§ **Page text**:
** START **
If your saw doesn't have a primer, it is sensitive to dirt in the system... be it the filter in the tank or dirt in the carb.

The idle screw just adjusts the throttle opening when the trigger is released. If you are having problems staerting, just set it so the throttle is cracked a bit... you want a high idle at least at first. The high/low needles should be gently turned closed then opened about 1 1/2 turns.

If it fires on carb cleaner, then we know it's a fueling problem. The problem could be anywhere from the tank to the carb. Plugged tank filter, cracked fuel lines and a dirty carb are the most common problems. Until any of those problems are fixed, you won't be able to get it started.

Your starting proceedure seems correct except the idle screw which normally is not set that tight, but it won't hurt other then when it does start the idle will be REAL high.


----------



## rwmaniac (May 12, 2004)
** END **
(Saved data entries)
** START **
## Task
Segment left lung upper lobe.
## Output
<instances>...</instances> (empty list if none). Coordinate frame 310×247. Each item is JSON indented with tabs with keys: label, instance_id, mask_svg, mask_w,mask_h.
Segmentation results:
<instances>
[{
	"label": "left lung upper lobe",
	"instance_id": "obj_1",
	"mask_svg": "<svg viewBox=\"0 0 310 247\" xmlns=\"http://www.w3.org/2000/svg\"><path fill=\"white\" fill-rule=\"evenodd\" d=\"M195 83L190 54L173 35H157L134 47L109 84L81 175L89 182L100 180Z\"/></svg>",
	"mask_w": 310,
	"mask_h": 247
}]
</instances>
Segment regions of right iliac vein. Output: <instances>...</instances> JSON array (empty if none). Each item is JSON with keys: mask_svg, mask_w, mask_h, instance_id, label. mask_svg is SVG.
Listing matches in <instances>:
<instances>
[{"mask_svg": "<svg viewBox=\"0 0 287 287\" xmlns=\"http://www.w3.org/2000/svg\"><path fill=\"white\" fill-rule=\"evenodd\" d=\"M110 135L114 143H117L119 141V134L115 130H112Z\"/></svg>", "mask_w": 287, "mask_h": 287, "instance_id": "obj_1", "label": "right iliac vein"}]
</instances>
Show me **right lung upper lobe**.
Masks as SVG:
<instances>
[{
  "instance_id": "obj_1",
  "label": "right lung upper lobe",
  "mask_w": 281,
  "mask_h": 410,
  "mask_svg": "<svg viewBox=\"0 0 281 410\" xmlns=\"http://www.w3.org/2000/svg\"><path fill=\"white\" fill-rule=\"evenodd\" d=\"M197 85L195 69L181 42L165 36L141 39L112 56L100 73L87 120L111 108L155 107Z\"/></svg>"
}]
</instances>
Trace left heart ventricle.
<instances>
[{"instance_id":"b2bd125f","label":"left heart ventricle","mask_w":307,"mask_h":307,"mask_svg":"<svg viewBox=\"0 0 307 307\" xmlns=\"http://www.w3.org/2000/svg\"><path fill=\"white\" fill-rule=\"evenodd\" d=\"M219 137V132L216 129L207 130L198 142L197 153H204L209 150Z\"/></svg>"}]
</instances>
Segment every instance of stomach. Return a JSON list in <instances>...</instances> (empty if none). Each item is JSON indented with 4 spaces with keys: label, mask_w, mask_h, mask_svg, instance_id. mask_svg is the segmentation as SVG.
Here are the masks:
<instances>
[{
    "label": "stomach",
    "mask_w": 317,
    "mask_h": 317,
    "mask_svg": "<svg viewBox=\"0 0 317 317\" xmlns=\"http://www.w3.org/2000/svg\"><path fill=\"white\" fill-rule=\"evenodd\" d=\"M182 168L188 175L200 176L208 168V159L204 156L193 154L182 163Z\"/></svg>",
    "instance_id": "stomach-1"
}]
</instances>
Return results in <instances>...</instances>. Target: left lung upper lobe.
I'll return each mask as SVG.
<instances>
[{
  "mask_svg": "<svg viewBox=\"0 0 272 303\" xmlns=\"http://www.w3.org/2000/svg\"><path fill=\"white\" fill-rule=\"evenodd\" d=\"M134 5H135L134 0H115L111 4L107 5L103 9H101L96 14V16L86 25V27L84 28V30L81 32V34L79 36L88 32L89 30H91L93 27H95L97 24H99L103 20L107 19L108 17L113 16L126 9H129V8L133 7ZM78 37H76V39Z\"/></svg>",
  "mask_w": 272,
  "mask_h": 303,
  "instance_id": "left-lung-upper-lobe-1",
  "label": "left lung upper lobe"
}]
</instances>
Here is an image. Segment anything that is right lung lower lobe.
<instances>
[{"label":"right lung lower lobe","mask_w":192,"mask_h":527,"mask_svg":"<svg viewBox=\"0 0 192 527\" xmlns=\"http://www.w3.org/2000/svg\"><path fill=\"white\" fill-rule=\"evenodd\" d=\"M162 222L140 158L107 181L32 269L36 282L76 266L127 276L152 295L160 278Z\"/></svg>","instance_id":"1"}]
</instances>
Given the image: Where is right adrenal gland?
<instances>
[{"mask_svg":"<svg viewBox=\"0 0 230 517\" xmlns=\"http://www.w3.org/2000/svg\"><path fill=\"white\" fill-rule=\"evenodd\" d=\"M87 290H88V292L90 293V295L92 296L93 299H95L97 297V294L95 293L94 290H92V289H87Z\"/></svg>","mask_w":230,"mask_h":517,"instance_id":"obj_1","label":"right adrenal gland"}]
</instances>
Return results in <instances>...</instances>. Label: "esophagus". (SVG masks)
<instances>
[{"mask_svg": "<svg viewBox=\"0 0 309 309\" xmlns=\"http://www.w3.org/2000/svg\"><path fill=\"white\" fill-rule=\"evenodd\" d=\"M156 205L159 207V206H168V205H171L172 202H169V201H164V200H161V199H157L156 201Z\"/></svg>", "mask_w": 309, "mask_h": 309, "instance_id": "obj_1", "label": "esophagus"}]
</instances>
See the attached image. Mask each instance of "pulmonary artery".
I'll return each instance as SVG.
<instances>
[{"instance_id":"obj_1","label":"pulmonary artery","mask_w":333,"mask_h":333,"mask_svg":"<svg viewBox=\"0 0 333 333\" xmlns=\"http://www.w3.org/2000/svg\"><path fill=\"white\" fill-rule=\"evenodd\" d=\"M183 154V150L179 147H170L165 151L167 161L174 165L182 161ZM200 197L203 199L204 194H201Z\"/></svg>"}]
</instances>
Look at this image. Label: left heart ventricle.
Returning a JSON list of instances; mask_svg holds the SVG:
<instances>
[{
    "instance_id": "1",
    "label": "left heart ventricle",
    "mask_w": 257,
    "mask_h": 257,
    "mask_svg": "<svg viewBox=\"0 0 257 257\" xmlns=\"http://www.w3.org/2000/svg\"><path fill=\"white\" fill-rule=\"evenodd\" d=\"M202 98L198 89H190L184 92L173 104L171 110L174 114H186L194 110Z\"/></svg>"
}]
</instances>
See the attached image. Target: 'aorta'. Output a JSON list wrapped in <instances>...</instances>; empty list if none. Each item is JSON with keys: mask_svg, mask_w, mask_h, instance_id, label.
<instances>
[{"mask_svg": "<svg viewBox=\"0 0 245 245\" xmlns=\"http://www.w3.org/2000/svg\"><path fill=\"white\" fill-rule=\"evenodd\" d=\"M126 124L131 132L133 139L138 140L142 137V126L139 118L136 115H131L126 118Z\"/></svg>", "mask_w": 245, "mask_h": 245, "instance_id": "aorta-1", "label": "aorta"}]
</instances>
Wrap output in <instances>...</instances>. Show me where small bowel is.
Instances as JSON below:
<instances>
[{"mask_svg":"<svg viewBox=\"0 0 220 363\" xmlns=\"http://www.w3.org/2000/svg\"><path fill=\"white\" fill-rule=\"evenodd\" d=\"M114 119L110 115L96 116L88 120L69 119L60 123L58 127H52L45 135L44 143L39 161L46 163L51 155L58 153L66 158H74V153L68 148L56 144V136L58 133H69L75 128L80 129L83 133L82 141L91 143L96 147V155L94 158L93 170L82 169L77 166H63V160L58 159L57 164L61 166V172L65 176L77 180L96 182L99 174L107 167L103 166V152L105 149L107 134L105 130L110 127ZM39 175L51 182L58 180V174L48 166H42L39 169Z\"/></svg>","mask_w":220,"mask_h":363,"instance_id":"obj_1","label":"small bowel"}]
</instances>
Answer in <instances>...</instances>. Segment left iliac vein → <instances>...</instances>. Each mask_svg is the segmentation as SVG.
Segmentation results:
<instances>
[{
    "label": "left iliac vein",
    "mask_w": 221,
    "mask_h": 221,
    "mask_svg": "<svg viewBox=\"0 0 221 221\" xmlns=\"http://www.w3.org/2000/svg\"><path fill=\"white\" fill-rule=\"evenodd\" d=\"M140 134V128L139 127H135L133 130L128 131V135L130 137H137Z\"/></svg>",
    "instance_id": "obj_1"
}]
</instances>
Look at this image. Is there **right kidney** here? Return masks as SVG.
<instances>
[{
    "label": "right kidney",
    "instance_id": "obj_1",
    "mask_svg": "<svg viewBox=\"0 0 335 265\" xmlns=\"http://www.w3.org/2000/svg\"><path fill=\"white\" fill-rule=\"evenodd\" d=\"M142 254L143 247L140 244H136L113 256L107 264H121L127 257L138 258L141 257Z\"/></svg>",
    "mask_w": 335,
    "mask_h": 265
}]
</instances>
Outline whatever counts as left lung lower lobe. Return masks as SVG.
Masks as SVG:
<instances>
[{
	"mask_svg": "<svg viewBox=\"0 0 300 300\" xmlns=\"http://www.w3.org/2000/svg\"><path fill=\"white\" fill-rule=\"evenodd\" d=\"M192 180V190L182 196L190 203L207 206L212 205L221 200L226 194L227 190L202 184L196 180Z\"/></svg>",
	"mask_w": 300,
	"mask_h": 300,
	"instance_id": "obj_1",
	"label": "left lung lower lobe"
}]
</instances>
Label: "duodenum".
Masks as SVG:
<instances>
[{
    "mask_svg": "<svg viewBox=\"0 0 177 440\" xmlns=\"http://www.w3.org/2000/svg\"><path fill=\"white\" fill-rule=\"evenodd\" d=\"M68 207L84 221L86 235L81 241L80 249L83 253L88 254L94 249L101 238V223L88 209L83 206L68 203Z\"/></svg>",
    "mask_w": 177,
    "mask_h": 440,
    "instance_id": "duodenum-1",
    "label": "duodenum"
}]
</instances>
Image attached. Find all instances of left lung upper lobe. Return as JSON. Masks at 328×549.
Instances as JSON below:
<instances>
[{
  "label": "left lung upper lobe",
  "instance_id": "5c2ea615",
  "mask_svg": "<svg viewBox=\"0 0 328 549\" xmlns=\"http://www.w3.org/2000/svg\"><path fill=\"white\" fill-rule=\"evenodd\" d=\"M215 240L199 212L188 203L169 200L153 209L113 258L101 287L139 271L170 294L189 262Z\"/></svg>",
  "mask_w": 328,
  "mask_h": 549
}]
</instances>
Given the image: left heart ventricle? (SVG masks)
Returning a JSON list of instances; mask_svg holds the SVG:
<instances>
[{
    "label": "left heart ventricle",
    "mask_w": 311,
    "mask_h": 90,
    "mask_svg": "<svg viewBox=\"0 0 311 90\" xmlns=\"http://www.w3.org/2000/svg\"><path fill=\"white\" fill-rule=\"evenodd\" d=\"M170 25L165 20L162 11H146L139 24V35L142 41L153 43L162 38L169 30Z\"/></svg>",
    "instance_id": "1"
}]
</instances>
** END **
§ **Given task**:
Please repeat the chainsaw carburetor advice word for word, from "The idle screw just" to "1 1/2 turns.".

§ **Right answer**:
The idle screw just adjusts the throttle opening when the trigger is released. If you are having problems staerting, just set it so the throttle is cracked a bit... you want a high idle at least at first. The high/low needles should be gently turned closed then opened about 1 1/2 turns.